# Jumping Redfish?



## Buckyt (Oct 1, 2007)

Last week I was trolling for Redfish out of OB when a big fish (that really looked like a big Redfish) jumped completely out of the water and almost hit my boat. Almost immediately after the fish jumped a porpoise came out of the water in almost the same spot. Within seconds I hung my 2nd Redfish for the day. I have never seen a Redfish jump completely out of the water. I assumed he was running from the porpoise. Have any of you seen this before?


----------



## MrFish (Aug 21, 2009)

I have seen slot reds do this.


----------



## Buckyt (Oct 1, 2007)

This was a 20+- lb fish. The fish I hooked up at that spot was about 20lber.


----------



## Crab Man (Oct 21, 2011)

They are atlantic bottle nose dolphines, not porpoises.

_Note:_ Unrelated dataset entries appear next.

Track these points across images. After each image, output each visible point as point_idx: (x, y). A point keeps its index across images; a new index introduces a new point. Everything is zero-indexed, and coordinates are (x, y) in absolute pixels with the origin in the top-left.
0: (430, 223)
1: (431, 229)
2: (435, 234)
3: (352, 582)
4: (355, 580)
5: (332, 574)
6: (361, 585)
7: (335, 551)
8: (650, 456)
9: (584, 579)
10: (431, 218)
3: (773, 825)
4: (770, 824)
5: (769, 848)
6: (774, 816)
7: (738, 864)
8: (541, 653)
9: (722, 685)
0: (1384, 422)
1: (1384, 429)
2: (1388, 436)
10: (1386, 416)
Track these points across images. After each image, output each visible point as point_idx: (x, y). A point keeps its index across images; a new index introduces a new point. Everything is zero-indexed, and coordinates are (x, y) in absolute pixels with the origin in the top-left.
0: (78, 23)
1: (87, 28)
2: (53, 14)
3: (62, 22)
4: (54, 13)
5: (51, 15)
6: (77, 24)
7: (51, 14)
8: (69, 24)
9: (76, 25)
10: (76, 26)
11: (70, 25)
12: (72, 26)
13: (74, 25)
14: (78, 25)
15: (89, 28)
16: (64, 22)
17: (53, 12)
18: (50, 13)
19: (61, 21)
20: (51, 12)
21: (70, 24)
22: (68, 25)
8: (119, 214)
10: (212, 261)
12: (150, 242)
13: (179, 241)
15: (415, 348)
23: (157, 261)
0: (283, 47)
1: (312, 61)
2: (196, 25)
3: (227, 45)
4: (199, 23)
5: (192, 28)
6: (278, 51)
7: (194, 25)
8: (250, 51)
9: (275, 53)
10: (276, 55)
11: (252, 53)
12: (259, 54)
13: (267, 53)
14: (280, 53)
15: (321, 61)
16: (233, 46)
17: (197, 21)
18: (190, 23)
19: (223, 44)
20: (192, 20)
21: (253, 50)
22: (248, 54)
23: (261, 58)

Yes a redfish will jump if something is chasing it, but not usually.


----------



## MrFish (Aug 21, 2009)

It's dolphins, not "dolphines". At least spell check if you're going to check other people's posts.


----------



## grey ghost (Jul 24, 2011)

LOL! We caught bulls like that for bout 3 hrs the other Sunday down from OB! lot of fun, and dang good battered and deeeeeeep fried!! LOL


----------



## scspecv22 (Nov 10, 2007)

haha that's pretty funny.


----------